_Extracted data_
· · · · ·

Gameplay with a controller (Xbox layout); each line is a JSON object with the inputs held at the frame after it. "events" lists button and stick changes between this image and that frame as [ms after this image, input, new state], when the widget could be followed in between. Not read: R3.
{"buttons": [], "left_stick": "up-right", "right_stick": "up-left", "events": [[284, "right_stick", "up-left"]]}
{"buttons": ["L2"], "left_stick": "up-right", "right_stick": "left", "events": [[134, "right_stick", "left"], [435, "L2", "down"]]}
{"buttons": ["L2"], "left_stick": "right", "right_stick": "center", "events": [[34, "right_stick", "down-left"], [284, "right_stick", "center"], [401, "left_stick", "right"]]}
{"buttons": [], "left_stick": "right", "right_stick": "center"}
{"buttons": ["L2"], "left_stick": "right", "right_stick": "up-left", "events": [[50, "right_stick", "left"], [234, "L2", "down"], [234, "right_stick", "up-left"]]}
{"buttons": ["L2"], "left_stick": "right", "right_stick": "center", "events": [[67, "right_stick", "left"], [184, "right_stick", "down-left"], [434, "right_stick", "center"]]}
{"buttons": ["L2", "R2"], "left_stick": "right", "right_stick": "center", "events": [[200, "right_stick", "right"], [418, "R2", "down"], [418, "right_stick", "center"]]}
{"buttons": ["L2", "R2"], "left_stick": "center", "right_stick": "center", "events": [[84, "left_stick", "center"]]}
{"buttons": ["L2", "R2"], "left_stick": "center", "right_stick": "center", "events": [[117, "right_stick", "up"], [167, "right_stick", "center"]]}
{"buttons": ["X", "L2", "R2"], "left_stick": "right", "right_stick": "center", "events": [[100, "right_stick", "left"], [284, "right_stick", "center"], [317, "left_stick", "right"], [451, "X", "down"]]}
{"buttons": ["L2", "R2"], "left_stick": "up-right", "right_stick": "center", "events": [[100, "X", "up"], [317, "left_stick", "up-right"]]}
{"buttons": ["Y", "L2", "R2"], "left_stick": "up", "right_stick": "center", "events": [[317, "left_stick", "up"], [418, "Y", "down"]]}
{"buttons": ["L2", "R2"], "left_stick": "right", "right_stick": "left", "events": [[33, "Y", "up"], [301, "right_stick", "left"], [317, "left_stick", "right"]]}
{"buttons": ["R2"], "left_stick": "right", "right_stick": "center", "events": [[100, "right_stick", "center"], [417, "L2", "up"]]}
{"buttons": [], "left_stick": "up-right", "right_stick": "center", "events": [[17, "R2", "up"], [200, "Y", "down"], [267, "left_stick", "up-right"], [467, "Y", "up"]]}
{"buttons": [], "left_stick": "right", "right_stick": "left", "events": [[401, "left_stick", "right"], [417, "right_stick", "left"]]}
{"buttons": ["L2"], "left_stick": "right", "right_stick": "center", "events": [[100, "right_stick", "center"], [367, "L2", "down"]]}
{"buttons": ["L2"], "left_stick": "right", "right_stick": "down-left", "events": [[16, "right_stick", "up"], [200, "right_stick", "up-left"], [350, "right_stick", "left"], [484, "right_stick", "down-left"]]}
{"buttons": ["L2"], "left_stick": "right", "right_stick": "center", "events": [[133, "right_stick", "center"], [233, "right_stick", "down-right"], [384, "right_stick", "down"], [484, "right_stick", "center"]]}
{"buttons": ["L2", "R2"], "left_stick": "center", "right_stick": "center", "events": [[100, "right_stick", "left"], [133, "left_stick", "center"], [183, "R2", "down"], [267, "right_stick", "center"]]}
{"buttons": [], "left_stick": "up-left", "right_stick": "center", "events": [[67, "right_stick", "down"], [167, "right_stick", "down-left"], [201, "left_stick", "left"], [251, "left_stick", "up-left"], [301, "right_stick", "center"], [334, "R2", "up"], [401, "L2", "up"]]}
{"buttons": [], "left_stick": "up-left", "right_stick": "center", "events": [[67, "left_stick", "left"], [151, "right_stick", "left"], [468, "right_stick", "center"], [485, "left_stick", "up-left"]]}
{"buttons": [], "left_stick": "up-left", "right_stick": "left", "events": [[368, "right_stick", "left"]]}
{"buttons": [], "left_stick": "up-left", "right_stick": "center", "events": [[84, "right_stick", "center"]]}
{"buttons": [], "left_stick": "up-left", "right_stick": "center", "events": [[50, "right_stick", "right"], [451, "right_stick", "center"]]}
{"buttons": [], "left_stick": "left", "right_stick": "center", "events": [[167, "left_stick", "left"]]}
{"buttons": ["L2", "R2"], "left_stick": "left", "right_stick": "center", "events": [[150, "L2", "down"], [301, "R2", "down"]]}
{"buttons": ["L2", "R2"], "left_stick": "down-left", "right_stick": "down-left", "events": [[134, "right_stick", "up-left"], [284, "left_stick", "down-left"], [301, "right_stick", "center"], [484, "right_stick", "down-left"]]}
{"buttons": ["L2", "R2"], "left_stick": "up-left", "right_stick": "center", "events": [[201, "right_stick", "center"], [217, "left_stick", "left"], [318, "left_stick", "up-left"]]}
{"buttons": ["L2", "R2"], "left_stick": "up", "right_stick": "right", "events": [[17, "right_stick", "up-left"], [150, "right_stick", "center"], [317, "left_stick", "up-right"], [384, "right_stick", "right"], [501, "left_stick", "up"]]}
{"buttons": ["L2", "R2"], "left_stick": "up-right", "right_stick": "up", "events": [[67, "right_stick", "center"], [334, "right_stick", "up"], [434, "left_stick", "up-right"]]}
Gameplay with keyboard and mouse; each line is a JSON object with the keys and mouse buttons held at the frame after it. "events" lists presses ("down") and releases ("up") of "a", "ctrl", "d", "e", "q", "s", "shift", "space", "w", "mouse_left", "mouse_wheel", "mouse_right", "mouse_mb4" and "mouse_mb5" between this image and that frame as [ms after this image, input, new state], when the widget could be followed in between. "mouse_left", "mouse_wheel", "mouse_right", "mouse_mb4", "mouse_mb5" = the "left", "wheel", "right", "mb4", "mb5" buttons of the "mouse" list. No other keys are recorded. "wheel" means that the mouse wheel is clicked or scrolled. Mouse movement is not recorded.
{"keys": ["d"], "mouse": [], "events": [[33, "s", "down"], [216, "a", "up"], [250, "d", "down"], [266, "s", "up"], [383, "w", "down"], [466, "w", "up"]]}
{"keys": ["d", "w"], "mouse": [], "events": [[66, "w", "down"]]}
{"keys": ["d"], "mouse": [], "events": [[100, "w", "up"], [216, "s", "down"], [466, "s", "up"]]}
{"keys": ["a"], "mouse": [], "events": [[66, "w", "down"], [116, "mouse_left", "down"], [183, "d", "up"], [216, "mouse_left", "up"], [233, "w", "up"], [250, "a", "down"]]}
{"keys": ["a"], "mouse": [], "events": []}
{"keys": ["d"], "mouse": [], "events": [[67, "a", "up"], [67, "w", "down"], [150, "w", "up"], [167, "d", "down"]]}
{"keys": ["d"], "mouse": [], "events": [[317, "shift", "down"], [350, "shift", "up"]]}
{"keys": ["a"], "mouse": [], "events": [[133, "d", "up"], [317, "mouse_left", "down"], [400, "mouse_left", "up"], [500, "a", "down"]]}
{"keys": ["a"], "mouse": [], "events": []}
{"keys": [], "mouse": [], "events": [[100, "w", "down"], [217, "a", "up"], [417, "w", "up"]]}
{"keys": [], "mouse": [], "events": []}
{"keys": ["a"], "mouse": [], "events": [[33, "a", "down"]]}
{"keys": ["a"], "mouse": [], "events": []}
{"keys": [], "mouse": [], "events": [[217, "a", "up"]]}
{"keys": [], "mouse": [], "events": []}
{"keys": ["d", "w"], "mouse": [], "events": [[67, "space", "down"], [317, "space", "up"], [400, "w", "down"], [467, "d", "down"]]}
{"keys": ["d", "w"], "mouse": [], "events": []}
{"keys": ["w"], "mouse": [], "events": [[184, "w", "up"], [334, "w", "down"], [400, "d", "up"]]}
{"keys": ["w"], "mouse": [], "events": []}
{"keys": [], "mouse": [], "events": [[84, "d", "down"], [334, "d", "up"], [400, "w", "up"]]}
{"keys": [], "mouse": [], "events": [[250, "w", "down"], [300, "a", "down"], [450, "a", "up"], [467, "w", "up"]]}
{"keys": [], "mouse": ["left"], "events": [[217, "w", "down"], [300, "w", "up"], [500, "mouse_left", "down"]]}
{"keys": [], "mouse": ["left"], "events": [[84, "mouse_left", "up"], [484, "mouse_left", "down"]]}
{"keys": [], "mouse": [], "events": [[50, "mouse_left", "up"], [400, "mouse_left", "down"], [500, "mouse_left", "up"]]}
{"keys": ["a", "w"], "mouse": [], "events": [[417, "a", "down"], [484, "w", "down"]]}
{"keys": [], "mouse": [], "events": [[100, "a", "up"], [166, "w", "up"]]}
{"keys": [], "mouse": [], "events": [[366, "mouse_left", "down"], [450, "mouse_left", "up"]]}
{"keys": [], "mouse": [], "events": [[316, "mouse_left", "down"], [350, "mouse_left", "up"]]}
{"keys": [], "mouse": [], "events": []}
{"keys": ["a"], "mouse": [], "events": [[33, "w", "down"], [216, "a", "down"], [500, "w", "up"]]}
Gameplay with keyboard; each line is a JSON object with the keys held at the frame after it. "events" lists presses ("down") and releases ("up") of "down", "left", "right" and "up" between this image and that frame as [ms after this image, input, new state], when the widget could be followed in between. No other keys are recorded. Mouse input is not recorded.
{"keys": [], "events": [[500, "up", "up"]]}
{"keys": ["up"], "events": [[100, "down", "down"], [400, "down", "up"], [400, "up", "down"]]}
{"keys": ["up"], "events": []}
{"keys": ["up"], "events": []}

· · · · ·

_Task prompt_
Go over the entries above and tally the lines holding "other"; please answer with the number alone.

_Answer to the problem_
2